In the meantime, here are some things I’ve managed to post on Instagram:
Welcome to Dahlias in Full Bloom
There’s something both terrifying and thrilling about starting over.
This space, Dahlias in Full Bloom, has been blooming in my mind for a while now. I wanted a home for the parts of me that didn’t quite fit neatly into planners or to-do lists. A space for the messier reflections, for the zines that say the things I don't always say out loud, for the parts of healing that are jagged and slow.
If you’re new here (which, let’s be honest, we all are), hi. I’m Dahlia. I’m a teacher, a mom, and lifelong overthinker. I make zines and art, I write to survive, and I journal like it’s the only way I know how to hold myself together. While you might know me from other spaces on the internet, this space is different.

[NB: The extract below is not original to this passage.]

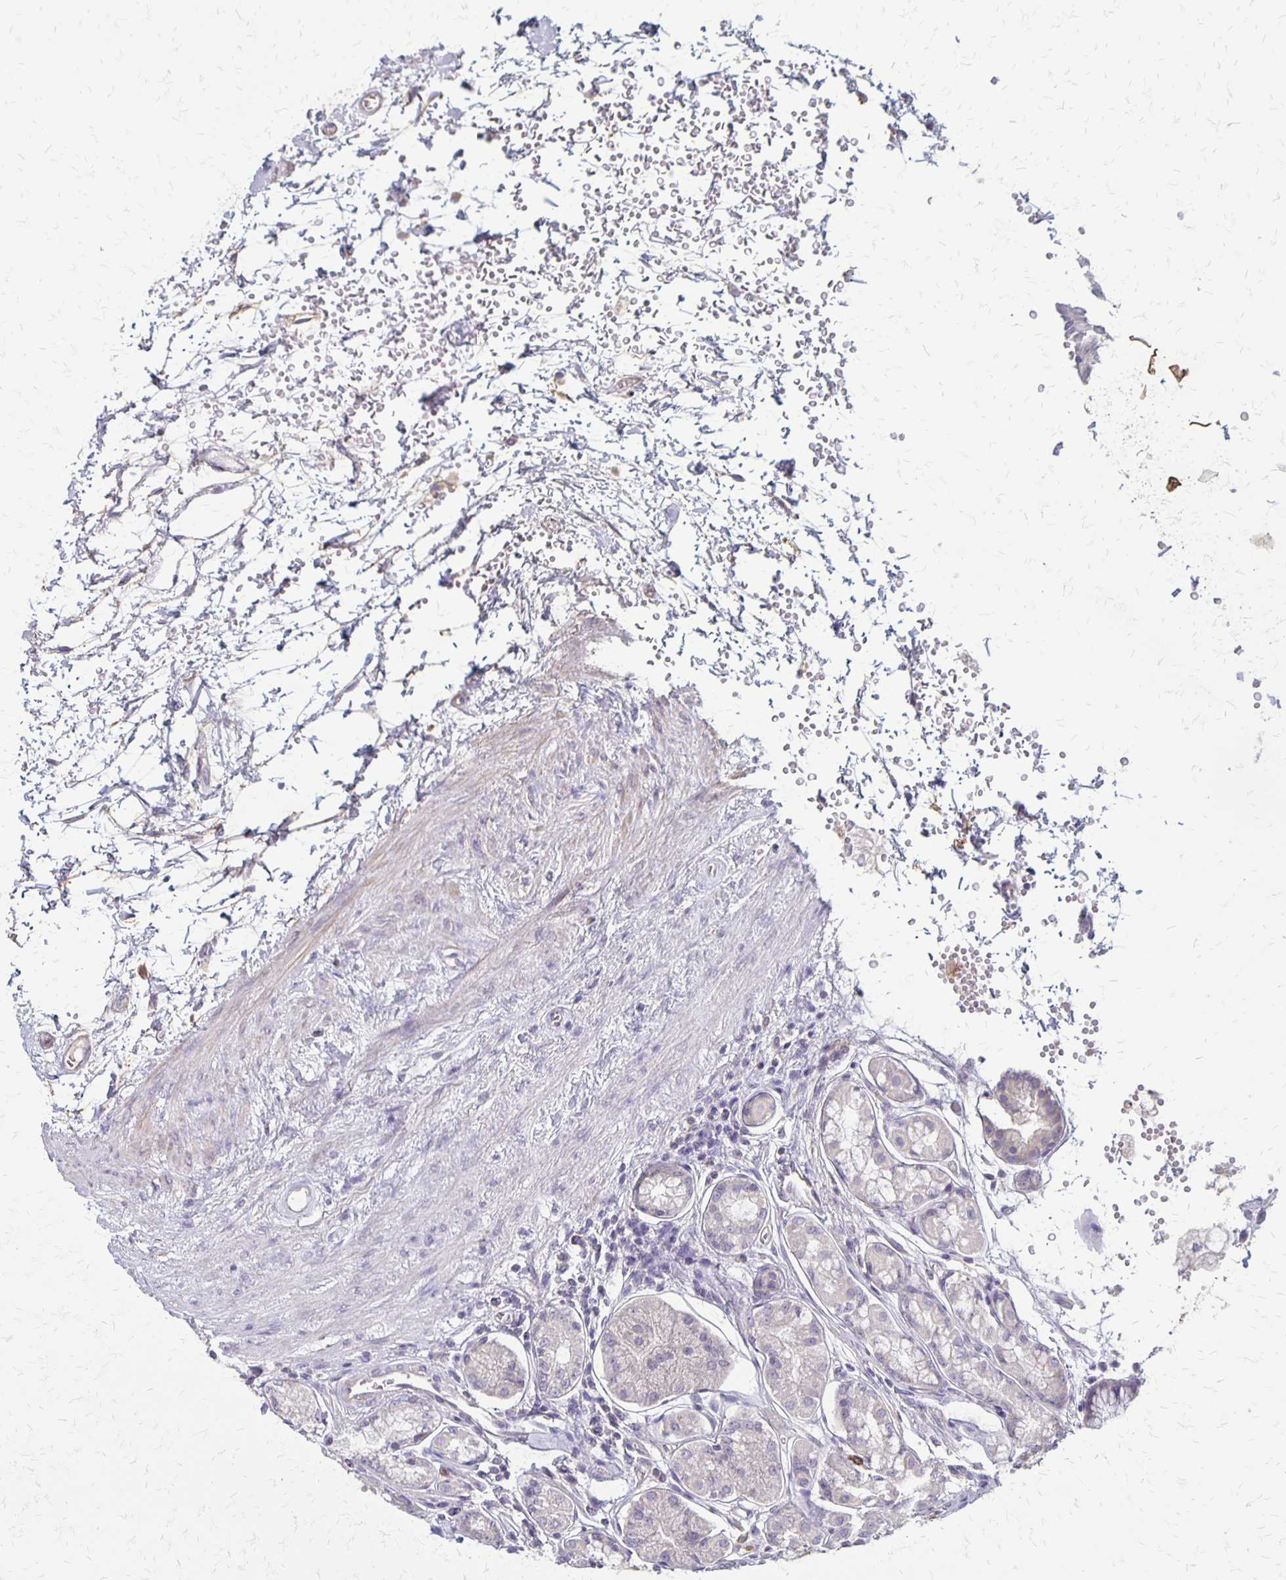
{"staining": {"intensity": "negative", "quantity": "none", "location": "none"}, "tissue": "stomach", "cell_type": "Glandular cells", "image_type": "normal", "snomed": [{"axis": "morphology", "description": "Normal tissue, NOS"}, {"axis": "topography", "description": "Stomach"}, {"axis": "topography", "description": "Stomach, lower"}], "caption": "High magnification brightfield microscopy of normal stomach stained with DAB (3,3'-diaminobenzidine) (brown) and counterstained with hematoxylin (blue): glandular cells show no significant expression.", "gene": "SEPTIN5", "patient": {"sex": "male", "age": 76}}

Dahlias in Full Bloom is where I let the stories breathe. The stories and zines I share here are raw, sometimes unpolished, always honest. They come from lived experience: my mixed cultural identity, my mental health journey, the quiet griefs and loud joys of everyday life.
I want this blog to feel like a well-loved notebook. Something you can come back to when you feel a little lost or want to be reminded that healing isn’t linear and creativity isn’t supposed to be clean.
Here’s what you can expect:
Sneak peeks into my zine-making process
Personal essays & reflections on identity, motherhood, teaching, and growth
Downloadable or printable zines when I feel like sharing (and I hope I do)
Journal pages, scribbles, thoughts I’m not brave enough to say out loud—but write anyway
The occasional rant about how exhausting it is to feel everything so deeply
Art therapy pieces as I work on overcoming perfectionsim
If that sounds like your kind of space, welcome. I hope you’ll stay a while. And if not, I hope you find what you're looking for.
Either way, thank you for showing up for me, and maybe even for yourself.